Der Mai 2014 hatte Einiges zu bieten. Seinem Ruf als „Wonnemonat“ machte er dabei alle Ehre: Anfang Mai durften die Freisinger wieder durch die Stadt von Kneipe zu Kneipe tingeln und die „Freisinger Nacht der Musik“ genießen. Tausende pilgerten wieder von Wirtschaft zu Wirtschaft, um Bands ganz verschiedener Stilrichtungen zu erleben.

Tausende pilgerten auch Ende Mai in die Luitpoldanlage: Dort hatte die sechste Auflage des „Uferlos“-Festivals begonnen – mit über 100 Bands an zehn Tagen, mit einem Markt der Möglichkeiten und vielen, vielen anderen Attraktionen.

Doch nicht nur Feste wurden gefeiert, auch Posten wurden vergeben: Nach der Kommunalwahl am 16. März konstituierten sich der Freisinger Stadtrat und der Kreistag. Vor allem wurden auch die Stellvertreter der jeweiligen „Chefs“ gewählt – und zwar in großer Harmonie und Eintracht: In der Stadt ist Eva Bönig (Grüne) zweite Bürgermeisterin, Hans Hölzl (FSM) wurde zum dritten Bürgermeister gewählt. Der Vize-Landrat heißt zur allgemeinen Überraschung Robert Scholz (FW), dritte Landrätin ist Birgit Mooser-Neifanger (Grüne).

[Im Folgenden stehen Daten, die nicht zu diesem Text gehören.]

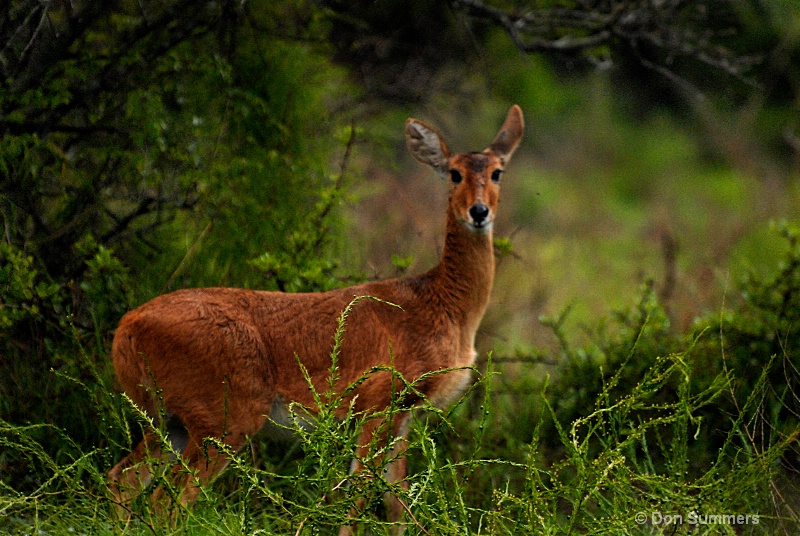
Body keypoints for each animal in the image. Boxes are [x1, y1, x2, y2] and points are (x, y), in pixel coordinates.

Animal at [109, 104, 528, 532]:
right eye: (454, 173)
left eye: (498, 171)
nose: (479, 212)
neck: (441, 305)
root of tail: (126, 328)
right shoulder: (379, 399)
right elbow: (360, 488)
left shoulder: (404, 413)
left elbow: (396, 499)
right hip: (224, 417)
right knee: (168, 502)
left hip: (169, 419)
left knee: (123, 478)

Die wohl wichtigste Entscheidung im Mai fiel aber am 25.: 74 Prozent der Stimmen beim Bürgerentscheid sagten Ja zur Moosach-Öffnung in der Oberen Hauptstraße. Kaum jemand hätte mit einem so deutlichen Ergebnis gerechnet, zeigten die Reaktionen am Wahlabend. Mit diesem eindeutigen Votum der Freisinger Bürger (Wahlbeteiligung 47,5 Prozent) kann man nun endgültig darangehen, die 2011 als Maßnahme Nummer 10 der Innenstadtkonzeption beschlossene Umgestaltung der Hauptstraße zur Begegnungszone so wie geplant – also inklusive Moosach-Öffnung und so wie es der Sieger des Wettbewerbs, das Büro „ST Raum a“, vorgesehen hatte – voranzutreiben. Initiiert worden war der Bürgerentscheid bekanntlich von der CSU, die trotz des eindeutigen Ausgangs dabei blieb, die Moosach-Öffnung als „heißes Thema“ zu bezeichnen.